Categories: Sub-Saharan Africa, D.R. of Congo, Citizen Media, Environment

The mainstream media [1] is abuzz with news of a 15-year old 200 pound (90kg) chimpanzee that attacked a woman in Stamford, Connecticut, USA. The Ape, which had starred in TV commercials and films had attacked and left the woman, a friend of his owner, in a ‘very serious’ state.

An adult chimp

An adult chimp

Biologists and primatologists have, as would be expected, reacted to this news item with a stern warning that chimpanzees – and by extension – all wild animals cannot be treated as pets.

The Lola ya Bonobo blog [2] on WildlifeDirect [3] posted explanation of why you cant have a chimp as a pet. They enumerate several reasons why this is so including the fact that chimps are wild animals unlike dogs and cats which have been domesticated for thousands of years thus allowing humans to selectively breed extreme aggression from their gene pool.

According to Lola ya Bonobo [4], this aggressiveness is somewhat not apparent when the apes are young.
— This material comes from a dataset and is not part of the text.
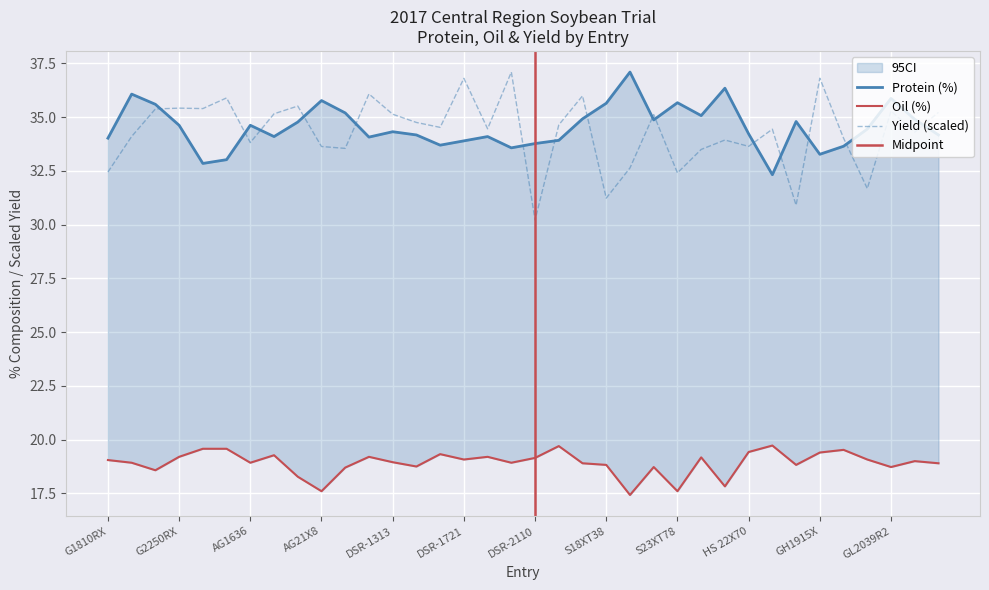

Where does the Protein series first go above 34?

G1810RX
It is the reason why chimp traffickers sell the apes when they are still young but as they grow – to become almost the size of an adult male human, but with the strength of 10 heavyweight boxers – the owners are unable to control them.

It is a struggle to keep a chimp humanely and safely even for zoos and sanctuaries. Domestic owners obviously have no way of achieving anything near what zoos have. This leads to heightened aggressiveness and endangerment of human life.
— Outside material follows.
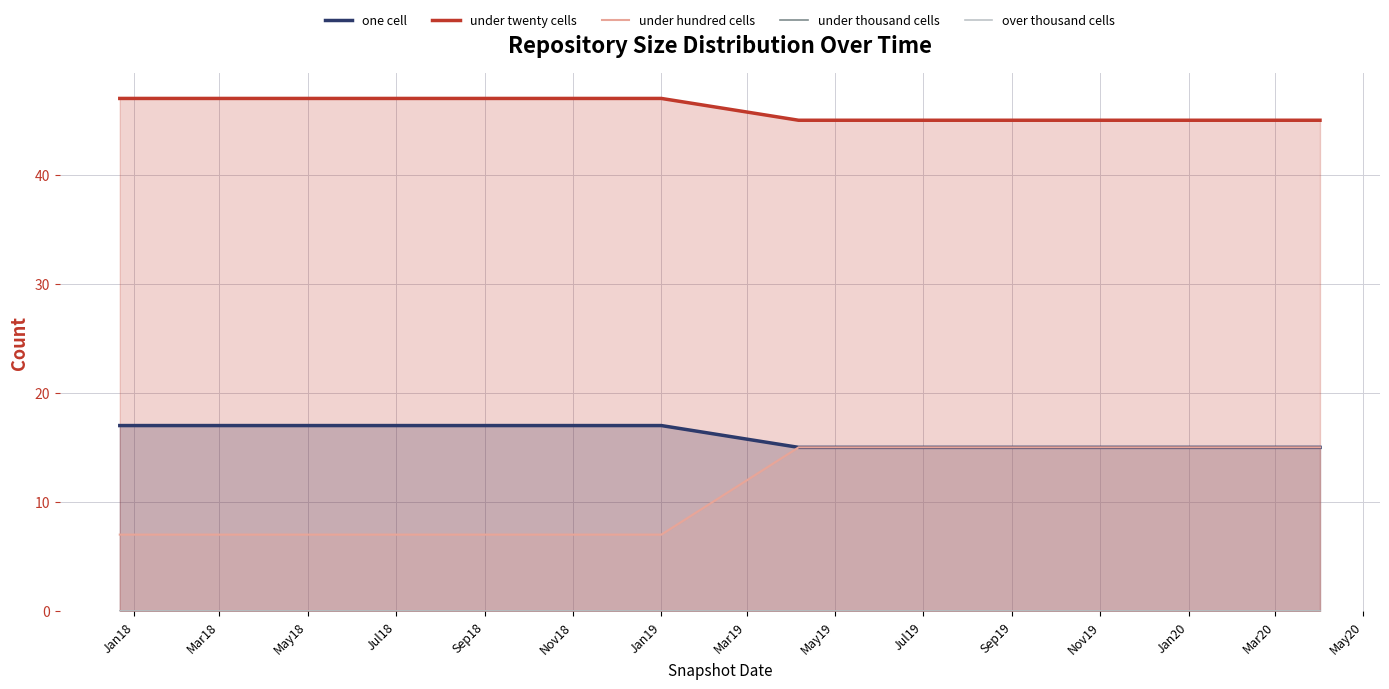

The under hundred cells series shows 4 at Jan19. True or false?

False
Chimps, and all primates, due to their close genetic make-up to humans, potentially carry diseases that can easily be transmitted to humans such as Herpes B, yellow fever, monkeypox, Ebola, Marburg, SIV, and tuberculosis. This alone should deter humans from keeping primates as pets.

Then there is the ultimate reason why you should not keep wild animals as pets: the pet trade is an international menace that threatens many species with extinction. Conservationists are trying to stop this trade in developing countries where people trap endangered wild animals to sell as pets at home and abroad. But it is not only a problem of the developing counties alone. Lola ya Bonobo says:

…politicians in these countries point to the lack of laws in the United States and ask why is it wrong and illegal for them to have a chimpanzee as a pet, and if chimpanzees are endangered animals that should be conserved and protected, [why should] anyone in the USA [be able] order one over the Internet with a credit card?

Lola ya Bonobo closes by saying:

We don’t buy and sell people any more. Since chimps and bonobos share 98.7% of our DNA, don’t they deserve the same respect?